Task instructions:
Your reply should restate the lines from the top of the entries through the line containing "49: (870, 276, 1.60)" word for word, with no pictures.

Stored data
_ _ _

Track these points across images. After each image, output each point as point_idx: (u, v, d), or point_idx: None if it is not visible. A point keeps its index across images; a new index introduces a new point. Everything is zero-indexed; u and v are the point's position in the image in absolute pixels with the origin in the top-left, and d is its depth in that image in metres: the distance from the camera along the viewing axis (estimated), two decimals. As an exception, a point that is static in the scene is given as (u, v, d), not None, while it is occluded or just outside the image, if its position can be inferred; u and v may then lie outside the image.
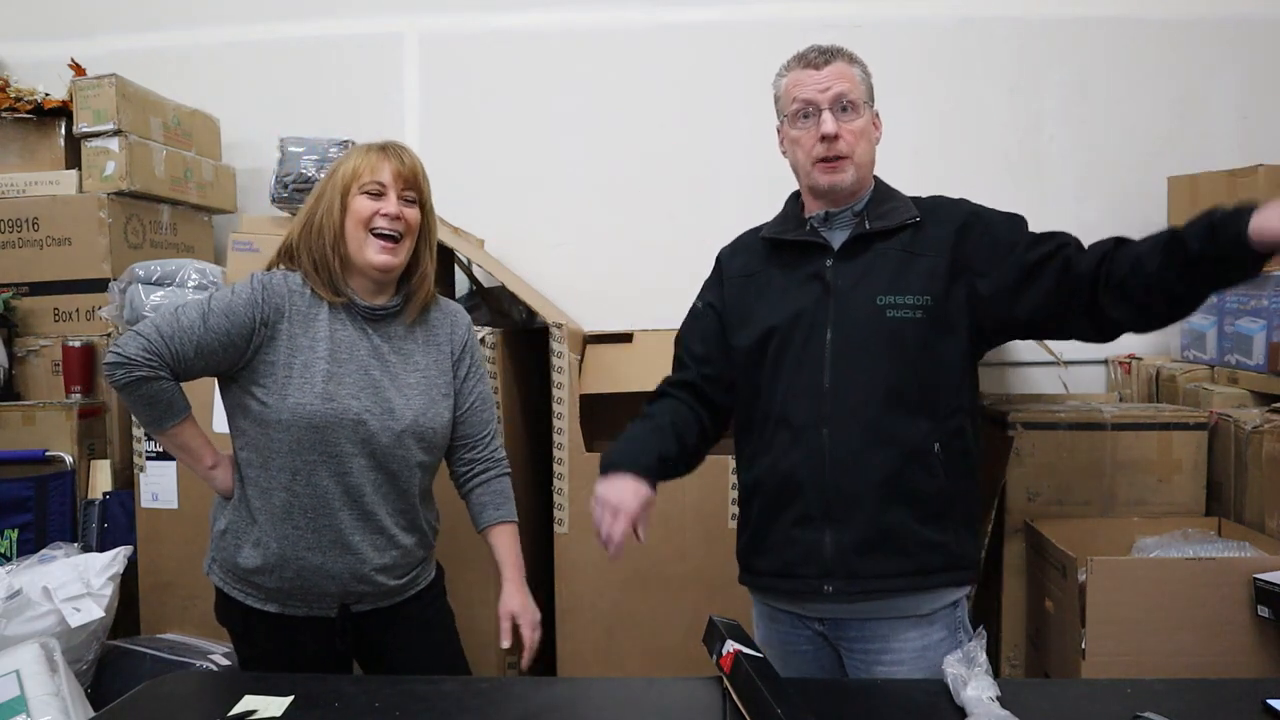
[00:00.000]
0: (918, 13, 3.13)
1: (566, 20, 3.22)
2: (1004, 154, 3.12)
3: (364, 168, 1.67)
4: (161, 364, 1.61)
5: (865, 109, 1.64)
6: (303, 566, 1.66)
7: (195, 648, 2.36)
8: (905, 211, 1.64)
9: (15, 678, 2.02)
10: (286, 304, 1.67)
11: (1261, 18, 3.05)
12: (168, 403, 1.65)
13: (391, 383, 1.69)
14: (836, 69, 1.62)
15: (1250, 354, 2.57)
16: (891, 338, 1.57)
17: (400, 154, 1.70)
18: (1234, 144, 3.01)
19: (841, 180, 1.62)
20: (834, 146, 1.60)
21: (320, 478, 1.64)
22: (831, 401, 1.58)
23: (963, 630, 1.64)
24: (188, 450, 1.71)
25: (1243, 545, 2.21)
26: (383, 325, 1.72)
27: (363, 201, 1.66)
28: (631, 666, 2.39)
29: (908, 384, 1.57)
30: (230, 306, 1.64)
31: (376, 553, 1.69)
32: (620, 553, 1.50)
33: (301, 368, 1.63)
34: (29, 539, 2.51)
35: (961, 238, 1.61)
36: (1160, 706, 1.31)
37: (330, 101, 3.21)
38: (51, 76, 2.86)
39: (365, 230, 1.66)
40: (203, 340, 1.62)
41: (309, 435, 1.62)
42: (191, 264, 2.47)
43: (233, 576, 1.71)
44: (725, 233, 1.87)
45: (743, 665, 1.37)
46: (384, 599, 1.74)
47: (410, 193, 1.70)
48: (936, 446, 1.58)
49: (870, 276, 1.60)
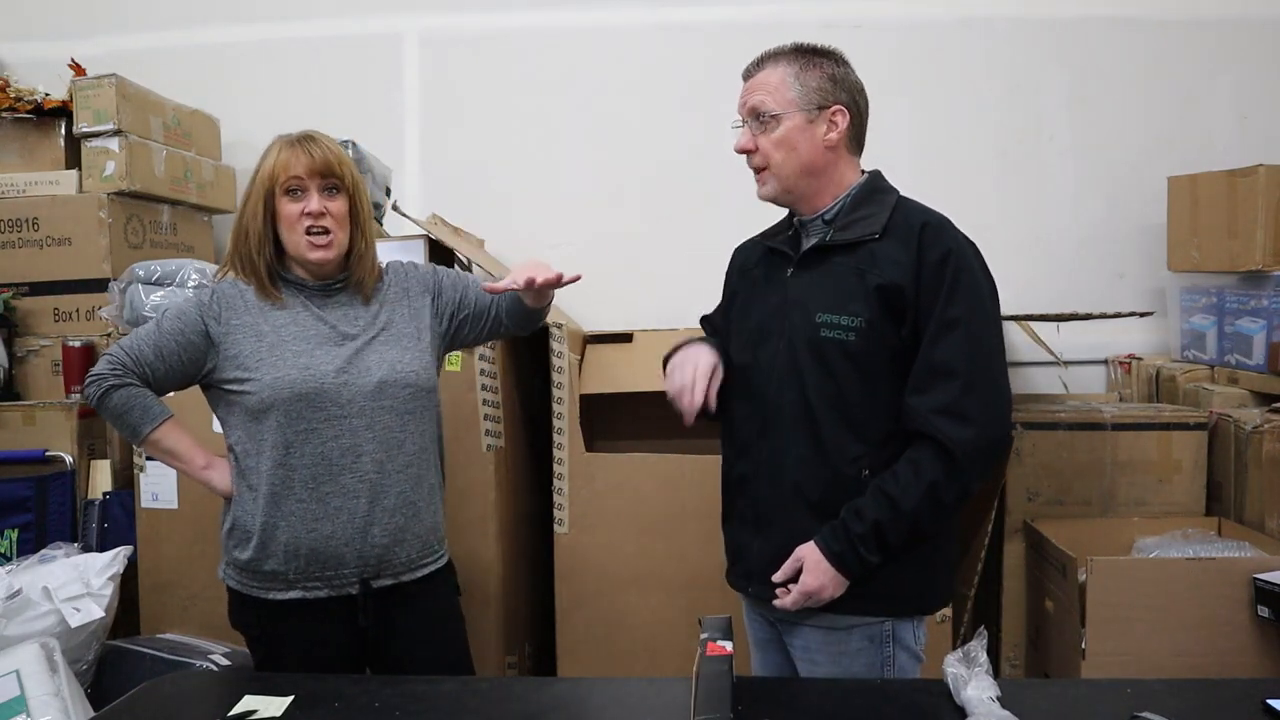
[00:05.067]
0: (918, 13, 3.13)
1: (567, 20, 3.22)
2: (1004, 154, 3.12)
3: (279, 167, 1.69)
4: (125, 371, 1.70)
5: (789, 116, 1.56)
6: (314, 540, 1.67)
7: (195, 648, 2.36)
8: (869, 226, 1.56)
9: (15, 678, 2.02)
10: (240, 301, 1.73)
11: (1261, 18, 3.05)
12: (141, 408, 1.71)
13: (362, 342, 1.72)
14: (759, 79, 1.59)
15: (1250, 354, 2.58)
16: (823, 358, 1.54)
17: (312, 146, 1.70)
18: (1234, 144, 3.01)
19: (764, 192, 1.61)
20: (750, 161, 1.60)
21: (313, 445, 1.67)
22: (775, 414, 1.59)
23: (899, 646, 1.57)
24: (175, 455, 1.76)
25: (1243, 545, 2.21)
26: (337, 298, 1.76)
27: (286, 204, 1.69)
28: (631, 666, 2.39)
29: (836, 405, 1.54)
30: (181, 309, 1.75)
31: (385, 514, 1.70)
32: (694, 413, 1.60)
33: (269, 349, 1.68)
34: (29, 539, 2.51)
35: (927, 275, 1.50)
36: (1160, 706, 1.31)
37: (330, 101, 3.21)
38: (51, 76, 2.86)
39: (297, 230, 1.69)
40: (159, 342, 1.71)
41: (294, 406, 1.65)
42: (191, 264, 2.47)
43: (247, 573, 1.72)
44: (725, 233, 1.87)
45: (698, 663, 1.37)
46: (403, 571, 1.74)
47: (331, 181, 1.71)
48: (865, 473, 1.53)
49: (817, 292, 1.56)
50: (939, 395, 1.49)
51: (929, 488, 1.48)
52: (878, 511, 1.49)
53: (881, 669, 1.56)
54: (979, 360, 1.51)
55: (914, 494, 1.48)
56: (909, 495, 1.48)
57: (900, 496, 1.48)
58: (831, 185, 1.61)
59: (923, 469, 1.48)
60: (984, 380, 1.50)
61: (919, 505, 1.48)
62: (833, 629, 1.57)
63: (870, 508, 1.50)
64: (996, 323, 1.57)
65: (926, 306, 1.50)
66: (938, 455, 1.48)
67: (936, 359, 1.49)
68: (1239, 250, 2.59)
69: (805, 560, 1.52)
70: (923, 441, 1.50)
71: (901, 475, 1.49)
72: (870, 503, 1.50)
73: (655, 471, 2.40)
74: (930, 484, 1.48)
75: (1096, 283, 3.07)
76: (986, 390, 1.51)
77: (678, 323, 2.62)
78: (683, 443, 2.45)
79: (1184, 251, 2.83)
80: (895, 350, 1.53)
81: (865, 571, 1.51)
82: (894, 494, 1.49)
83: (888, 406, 1.54)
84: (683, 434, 2.38)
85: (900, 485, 1.49)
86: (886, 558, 1.51)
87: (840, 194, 1.61)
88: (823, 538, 1.52)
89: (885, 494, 1.49)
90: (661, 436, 2.52)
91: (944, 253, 1.51)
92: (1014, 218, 3.09)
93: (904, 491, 1.48)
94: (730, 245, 1.84)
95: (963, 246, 1.55)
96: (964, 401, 1.48)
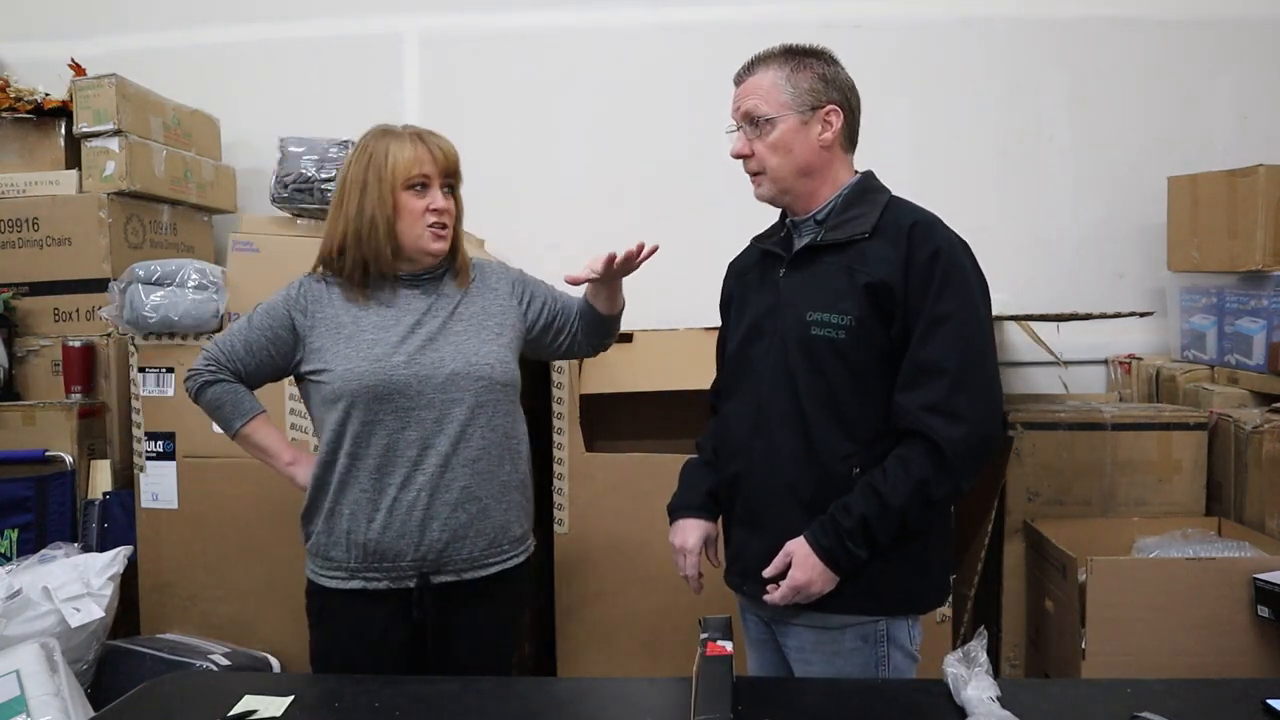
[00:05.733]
0: (918, 13, 3.14)
1: (567, 20, 3.22)
2: (1004, 154, 3.13)
3: (412, 163, 1.73)
4: (219, 366, 1.80)
5: (784, 119, 1.56)
6: (373, 531, 1.70)
7: (195, 648, 2.36)
8: (859, 225, 1.56)
9: (15, 678, 2.02)
10: (325, 295, 1.78)
11: (1261, 18, 3.06)
12: (234, 403, 1.81)
13: (440, 333, 1.76)
14: (751, 83, 1.59)
15: (1250, 354, 2.58)
16: (813, 356, 1.54)
17: (436, 144, 1.77)
18: (1234, 144, 3.01)
19: (761, 194, 1.62)
20: (746, 165, 1.61)
21: (379, 437, 1.70)
22: (766, 413, 1.59)
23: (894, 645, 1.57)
24: (264, 450, 1.84)
25: (1243, 545, 2.21)
26: (430, 288, 1.80)
27: (411, 198, 1.73)
28: (631, 666, 2.39)
29: (826, 403, 1.54)
30: (270, 305, 1.81)
31: (446, 509, 1.71)
32: (700, 585, 1.68)
33: (346, 340, 1.73)
34: (29, 539, 2.51)
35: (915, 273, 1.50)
36: (1160, 706, 1.31)
37: (330, 101, 3.21)
38: (51, 76, 2.86)
39: (419, 224, 1.74)
40: (250, 337, 1.79)
41: (362, 398, 1.69)
42: (191, 264, 2.47)
43: (318, 562, 1.76)
44: (725, 233, 1.87)
45: (698, 663, 1.37)
46: (465, 569, 1.74)
47: (450, 180, 1.79)
48: (856, 471, 1.53)
49: (808, 291, 1.57)
50: (929, 393, 1.48)
51: (918, 485, 1.48)
52: (866, 507, 1.49)
53: (876, 669, 1.56)
54: (969, 358, 1.49)
55: (903, 491, 1.48)
56: (898, 492, 1.48)
57: (889, 493, 1.48)
58: (826, 185, 1.61)
59: (912, 466, 1.48)
60: (974, 378, 1.50)
61: (907, 502, 1.48)
62: (825, 628, 1.57)
63: (858, 503, 1.49)
64: (987, 320, 1.56)
65: (915, 304, 1.50)
66: (928, 453, 1.48)
67: (926, 357, 1.49)
68: (1239, 250, 2.59)
69: (794, 555, 1.52)
70: (913, 439, 1.50)
71: (891, 472, 1.50)
72: (859, 499, 1.50)
73: (655, 471, 2.39)
74: (919, 481, 1.48)
75: (1096, 283, 3.07)
76: (976, 388, 1.50)
77: (678, 323, 2.62)
78: (683, 443, 2.44)
79: (1184, 251, 2.84)
80: (884, 349, 1.53)
81: (854, 567, 1.51)
82: (883, 490, 1.48)
83: (878, 405, 1.54)
84: (683, 434, 2.38)
85: (889, 482, 1.49)
86: (874, 554, 1.51)
87: (834, 194, 1.61)
88: (811, 533, 1.52)
89: (874, 490, 1.49)
90: (661, 436, 2.53)
91: (934, 250, 1.51)
92: (1014, 218, 3.09)
93: (893, 488, 1.48)
94: (730, 245, 1.84)
95: (953, 244, 1.54)
96: (954, 399, 1.47)
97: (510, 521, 1.79)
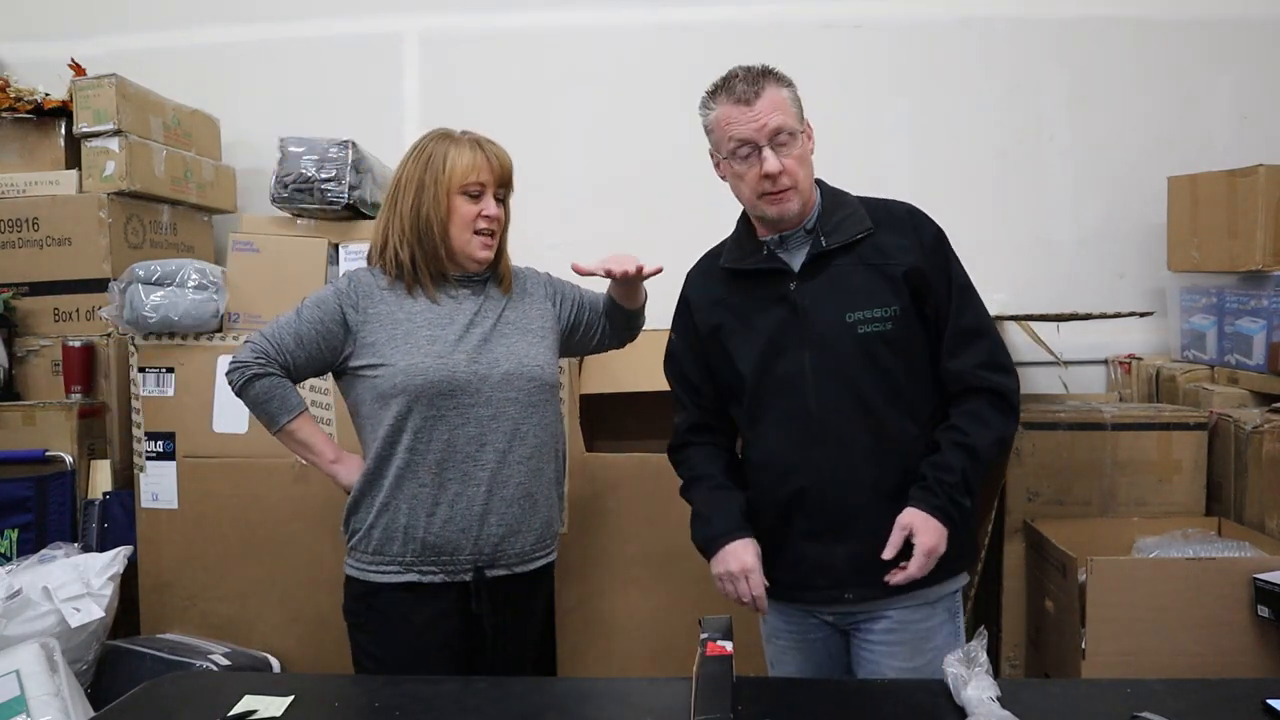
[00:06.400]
0: (918, 13, 3.13)
1: (566, 20, 3.22)
2: (1004, 154, 3.12)
3: (470, 170, 1.77)
4: (268, 360, 1.77)
5: (800, 132, 1.62)
6: (432, 524, 1.72)
7: (195, 648, 2.36)
8: (858, 223, 1.64)
9: (15, 678, 2.03)
10: (376, 291, 1.80)
11: (1261, 18, 3.05)
12: (281, 399, 1.79)
13: (492, 334, 1.79)
14: (768, 100, 1.58)
15: (1250, 354, 2.58)
16: (866, 353, 1.61)
17: (493, 152, 1.81)
18: (1234, 144, 3.01)
19: (789, 209, 1.62)
20: (778, 182, 1.60)
21: (441, 432, 1.72)
22: (821, 422, 1.62)
23: (960, 614, 1.71)
24: (308, 447, 1.83)
25: (1243, 545, 2.21)
26: (477, 290, 1.84)
27: (464, 204, 1.77)
28: (631, 666, 2.39)
29: (889, 395, 1.61)
30: (320, 298, 1.81)
31: (503, 504, 1.74)
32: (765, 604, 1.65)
33: (404, 336, 1.75)
34: (29, 539, 2.51)
35: (930, 254, 1.64)
36: (1160, 706, 1.31)
37: (330, 101, 3.21)
38: (51, 76, 2.86)
39: (469, 230, 1.78)
40: (300, 330, 1.77)
41: (426, 393, 1.71)
42: (191, 264, 2.47)
43: (366, 557, 1.76)
44: (725, 233, 1.87)
45: (698, 663, 1.37)
46: (516, 563, 1.78)
47: (503, 190, 1.84)
48: (925, 447, 1.63)
49: (836, 294, 1.62)
50: (979, 353, 1.63)
51: (998, 431, 1.62)
52: (960, 460, 1.59)
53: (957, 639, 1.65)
54: (989, 319, 1.69)
55: (987, 438, 1.60)
56: (983, 440, 1.60)
57: (975, 443, 1.59)
58: (813, 195, 1.68)
59: (985, 416, 1.61)
60: (998, 335, 1.70)
61: (991, 447, 1.62)
62: (924, 604, 1.63)
63: (952, 459, 1.59)
64: None
65: (940, 281, 1.63)
66: (993, 404, 1.62)
67: (965, 324, 1.64)
68: (1239, 250, 2.59)
69: (914, 525, 1.56)
70: (974, 395, 1.63)
71: (968, 425, 1.61)
72: (950, 455, 1.60)
73: (655, 471, 2.39)
74: (999, 427, 1.62)
75: (1096, 283, 3.07)
76: (1002, 343, 1.70)
77: (678, 323, 2.62)
78: (683, 443, 2.45)
79: (1184, 251, 2.84)
80: (923, 328, 1.64)
81: (964, 519, 1.62)
82: (968, 442, 1.59)
83: (929, 382, 1.66)
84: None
85: (972, 434, 1.60)
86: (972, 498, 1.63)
87: (813, 205, 1.67)
88: (921, 500, 1.58)
89: (961, 444, 1.60)
90: (661, 436, 2.52)
91: (935, 231, 1.67)
92: (1014, 218, 3.09)
93: (979, 438, 1.60)
94: (730, 245, 1.84)
95: (924, 216, 1.70)
96: (999, 355, 1.66)
97: (554, 517, 1.87)
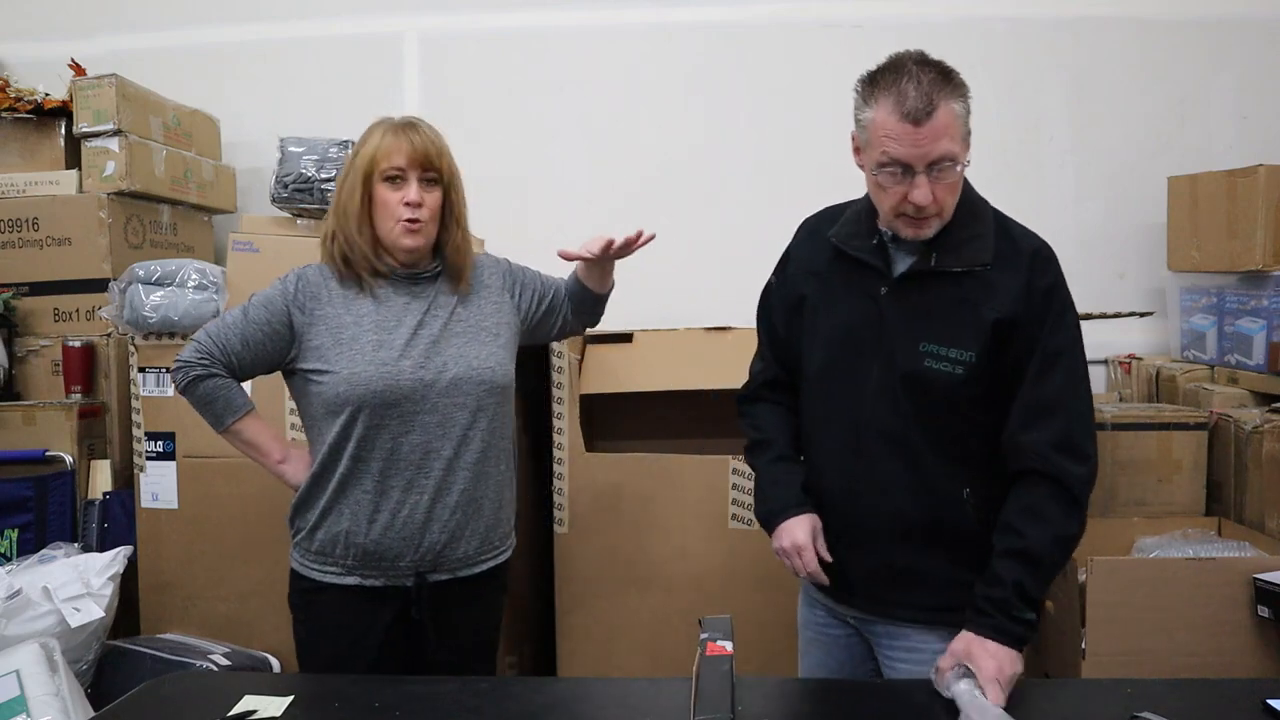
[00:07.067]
0: (918, 12, 3.13)
1: (566, 20, 3.22)
2: (1004, 154, 3.12)
3: (381, 154, 1.70)
4: (213, 360, 1.72)
5: (962, 154, 1.47)
6: (373, 532, 1.69)
7: (195, 648, 2.36)
8: (978, 253, 1.49)
9: (15, 678, 2.02)
10: (324, 291, 1.74)
11: (1260, 18, 3.05)
12: (225, 400, 1.75)
13: (441, 336, 1.73)
14: (940, 123, 1.42)
15: (1250, 354, 2.57)
16: (927, 388, 1.49)
17: (415, 134, 1.71)
18: (1234, 144, 3.01)
19: (924, 235, 1.48)
20: (923, 210, 1.45)
21: (384, 440, 1.69)
22: (867, 435, 1.54)
23: None
24: (254, 446, 1.80)
25: (1243, 545, 2.21)
26: (427, 287, 1.77)
27: (385, 191, 1.70)
28: (631, 666, 2.39)
29: (935, 438, 1.51)
30: (267, 298, 1.75)
31: (445, 511, 1.71)
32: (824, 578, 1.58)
33: (349, 341, 1.70)
34: (29, 539, 2.51)
35: (1032, 305, 1.47)
36: (1160, 706, 1.31)
37: (330, 101, 3.21)
38: (51, 76, 2.86)
39: (393, 218, 1.70)
40: (246, 331, 1.72)
41: (369, 402, 1.67)
42: (191, 264, 2.47)
43: (310, 556, 1.75)
44: (726, 233, 1.87)
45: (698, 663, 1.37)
46: (459, 567, 1.75)
47: (430, 174, 1.72)
48: (966, 492, 1.52)
49: (920, 317, 1.50)
50: (1052, 431, 1.45)
51: (1056, 529, 1.44)
52: (1012, 571, 1.43)
53: None
54: (1081, 394, 1.49)
55: (1043, 539, 1.43)
56: (1039, 541, 1.43)
57: (1034, 550, 1.43)
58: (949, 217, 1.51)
59: (1043, 510, 1.44)
60: (1086, 414, 1.49)
61: (1049, 549, 1.44)
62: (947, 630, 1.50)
63: (1004, 569, 1.44)
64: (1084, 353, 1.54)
65: (1029, 336, 1.47)
66: (1054, 497, 1.45)
67: (1045, 394, 1.47)
68: (1239, 250, 2.59)
69: (969, 652, 1.40)
70: (1035, 480, 1.46)
71: (1021, 525, 1.44)
72: (1004, 566, 1.44)
73: (655, 471, 2.40)
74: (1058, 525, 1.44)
75: (1096, 283, 3.06)
76: (1088, 424, 1.50)
77: (678, 323, 2.62)
78: (683, 443, 2.45)
79: (1184, 251, 2.83)
80: (994, 381, 1.49)
81: (1030, 631, 1.43)
82: (1022, 547, 1.43)
83: (984, 430, 1.51)
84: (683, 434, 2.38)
85: (1028, 535, 1.43)
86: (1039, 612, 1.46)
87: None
88: (973, 621, 1.44)
89: (1012, 553, 1.44)
90: (661, 436, 2.53)
91: (1052, 283, 1.49)
92: (1014, 218, 3.08)
93: (1033, 540, 1.43)
94: (730, 245, 1.84)
95: (1062, 276, 1.52)
96: (1077, 437, 1.46)
97: (501, 519, 1.81)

_ _ _

Answer box:
Track these points across images. After each image, output each point as point_idx: (u, v, d), or point_idx: None if it is not visible. A point keeps its index across images; a new index introduces a new point. Everything is zero-indexed; u and v are the point's position in the image in absolute pixels with the origin in the top-left, and d is its depth in that image in metres: the distance from the camera along the viewing axis (estimated), two decimals. As an exception, a point that is static in the scene is given as (u, v, d), not None, while it is occluded or just outside the image, if its position can be inferred; u and v may then lie outside the image.
[00:00.000]
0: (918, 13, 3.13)
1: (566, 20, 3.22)
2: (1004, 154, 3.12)
3: (364, 168, 1.67)
4: (161, 364, 1.61)
5: (865, 109, 1.64)
6: (303, 566, 1.66)
7: (195, 648, 2.36)
8: (905, 211, 1.64)
9: (15, 678, 2.02)
10: (286, 304, 1.67)
11: (1261, 18, 3.05)
12: (168, 403, 1.65)
13: (391, 383, 1.69)
14: (836, 69, 1.62)
15: (1250, 354, 2.57)
16: (891, 338, 1.57)
17: (400, 154, 1.70)
18: (1234, 144, 3.01)
19: (841, 180, 1.62)
20: (834, 146, 1.60)
21: (320, 478, 1.64)
22: (831, 401, 1.58)
23: (963, 630, 1.64)
24: (188, 450, 1.71)
25: (1243, 545, 2.21)
26: (383, 325, 1.72)
27: (363, 201, 1.66)
28: (631, 666, 2.39)
29: (908, 384, 1.57)
30: (230, 306, 1.64)
31: (376, 553, 1.69)
32: (620, 553, 1.50)
33: (301, 368, 1.63)
34: (29, 539, 2.51)
35: (961, 238, 1.61)
36: (1160, 706, 1.31)
37: (330, 101, 3.21)
38: (51, 76, 2.86)
39: (365, 230, 1.66)
40: (203, 340, 1.62)
41: (309, 435, 1.62)
42: (191, 264, 2.47)
43: (233, 576, 1.71)
44: (725, 233, 1.87)
45: (743, 665, 1.37)
46: (384, 599, 1.74)
47: (410, 193, 1.70)
48: (936, 446, 1.58)
49: (870, 276, 1.60)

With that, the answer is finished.